Остановились мы у изгороди имения. Тут подскочил пехотный подполковник и стал нас чихвостить за драп.

Мы в свою очередь послали его. Пехота ведь отстала от нас и не дошла до фольварка.

А подполковник, увидев непочтительность лейтенантов, завелся и, подпрыгивая на носках, кричал, что сейчас, когда вся героическая Красная армия неудержимо наступает на запад, позор горстке трусов, да еще из знаменитой гвардейской бригады, бесстыдно покидать свои позиции.

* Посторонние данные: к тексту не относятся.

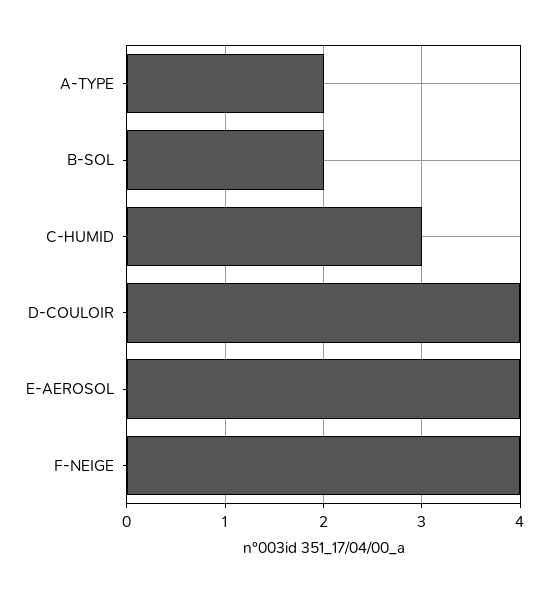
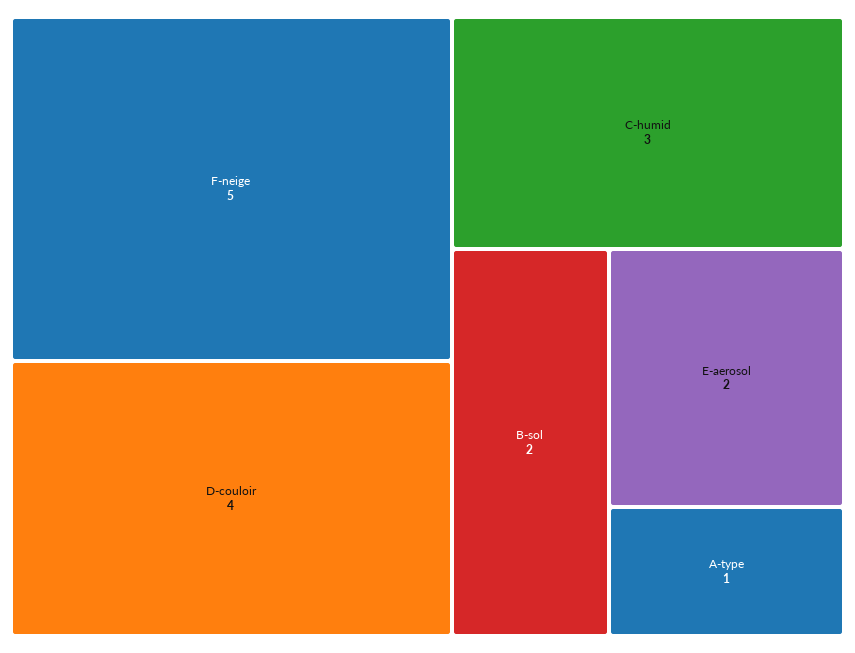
  {
-   "A-TYPE": 2,
+   "A-TYPE": 1,
    "B-SOL": 2,
    "C-HUMID": 3,
    "D-COULOIR": 4,
-   "E-AEROSOL": 4,
+   "E-AEROSOL": 2,
-   "F-NEIGE": 4
+   "F-NEIGE": 5
  }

Он бы еще долго нудил. Он уже здорово раскрутился. И кто знает, чем бы это окончилось. Ведь после всего пережитого мы не очень смахивали на примерных учеников и уже начали огрызаться, не взирая на звания и должности. И уже попахивало тем, что дело сгоряча может дойти до пистолетов.

Но появилась шестерка "илов", покружила над нами, над фольварком, над речушкой, а немцы запустили в нашу сторону белую ракету, и штурмовики пошли на нас.

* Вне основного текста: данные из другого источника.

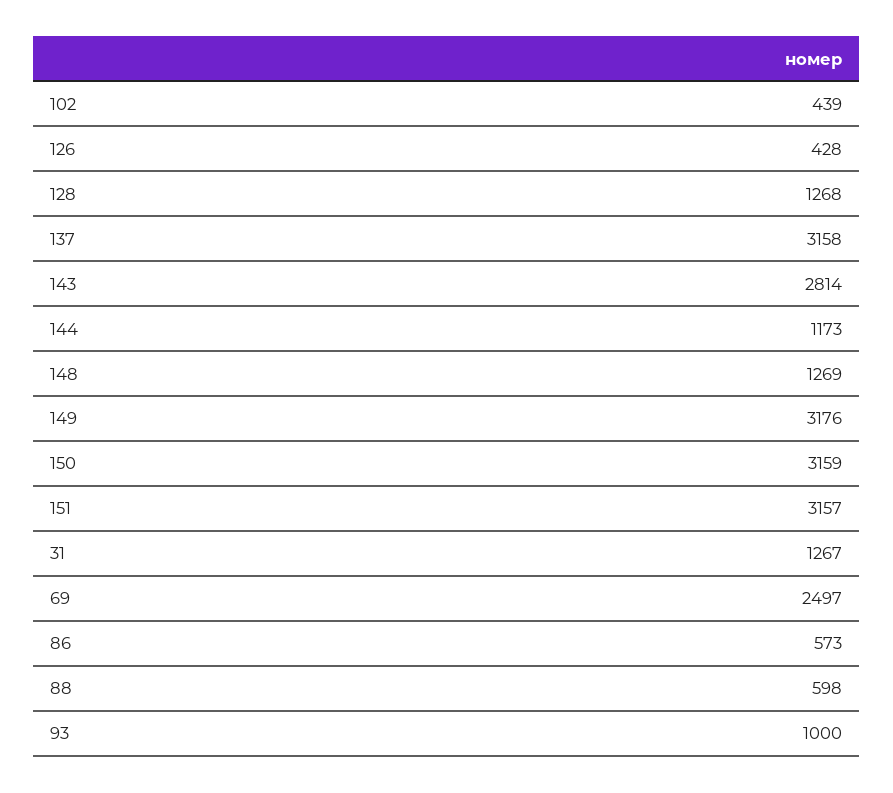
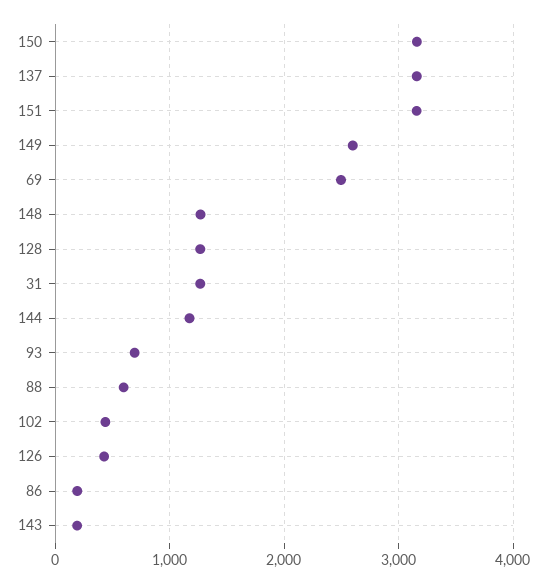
  {
    "102": 439,
    "126": 428,
    "128": 1268,
    "137": 3158,
-   "143": 2814,
+   "143": 200,
    "144": 1173,
    "148": 1269,
-   "149": 3176,
+   "149": 2600,
    "150": 3159,
    "151": 3157,
    "31": 1267,
    "69": 2497,
-   "86": 573,
+   "86": 200,
    "88": 598,
-   "93": 1000
+   "93": 700
  }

Между прочим, в отличие от немцев, знавших, не случайно запустивших белую ракету, мы не знали сигналов взаимодействия с авиацией на этот день.

Танк мой левым бортом вплотную прижался к проволочной изгороди имения. Справа - пустое поле. По нему уже пошли фонтанчики, поднятые очередями из штурмовиков.

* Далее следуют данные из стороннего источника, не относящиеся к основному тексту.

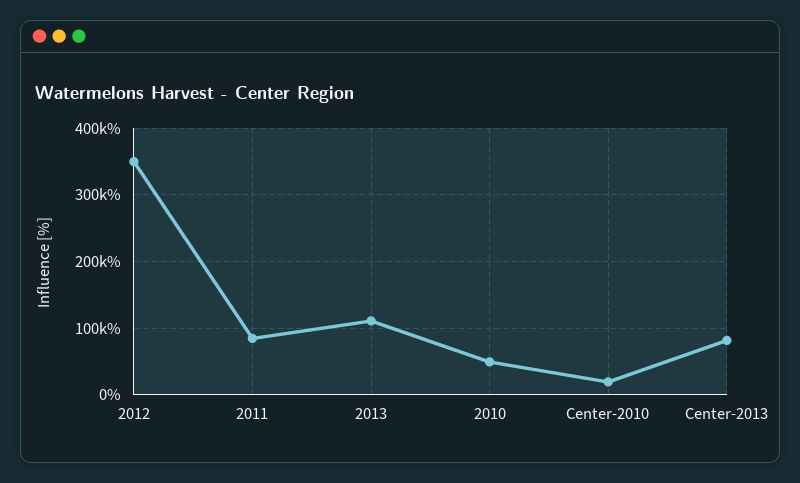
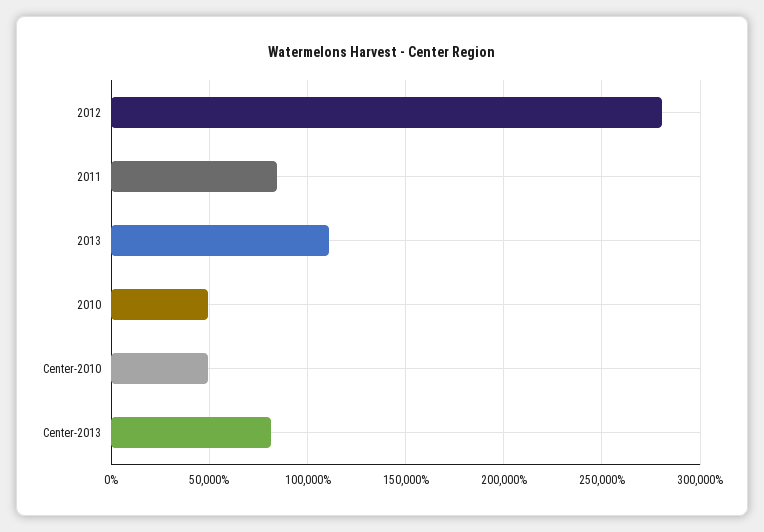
  {
-   "2012": 350000,
+   "2012": 280000,
    "2011": 85000,
    "2013": 110000,
    "2010": 50000,
-   "Center-2010": 20000,
+   "Center-2010": 50000,
    "Center-2013": 80000
  }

Пехотный подполковник, за секунду до этого так красноречиво рассуждавший о героизме, юркнул под днище моего танка. Ну как тут было не ткнуть его сапогом в зад? Что я и сделал не без удовольствия.

Подполковник вполне мог решить, что снаряд или ракета настигла его задницу.

"Илы" выстроились в круг и началась карусель. Уже кто-то из наших свалился замертво. Кричали раненые. Добро еще старые липы имения спрятали несколько танков.

Может быть потому, что подполковник загородил своим задом лаз под мою машину и мне некуда было деться, а штурмовики крыли во всю из пушек и я знал, что у каждого из них в запасе есть еще реактивные снаряды, подвешенные вместо бомб, я добежал до танка майора Дороша, который не участвовал в атаке и не покидал имения, и взял у его механика ракетницу и белую ракету.

Белая полоса перечеркнула серое небо в сторону немцев.

Слава Богу, что-то разладилось в небесной карусели. "Илы" постреляли по фольварку, где нас, к счастью, уже не было и улетели домой докладывать о своем героическом вылете, за определенное количество которых каждому летчику причитался какой-то орден.

Пехотный подполковник, когда уже все утихло, выбрался из-под моего танка. Грязи на нем сейчас было больше, чем раньше спеси. Тем более, что именно в этот момент по фольварку, где нас, слава Богу, уже не было, как, впрочем, не было и немцев, дружно ударили "катюши" этого самого подполковника. Что и говорить, веселый был денек.

А я все стоял и смотрел поверх пластика кабины на быстро темнеющее море, на угасающее небо над ним. И даже таинственный шепот набегающих волн, магический, убаюкивающий, сейчас почему-то не успокаивал меня.

Я никак не мог понять, почему снова увидел все это, если, собственно говоря, должен был увидеть только "Фердинанд", из которого рванулось пламя, должен был увидеть, как черный столб дыма ввинтился в серое литовское небо и замер неподвижно.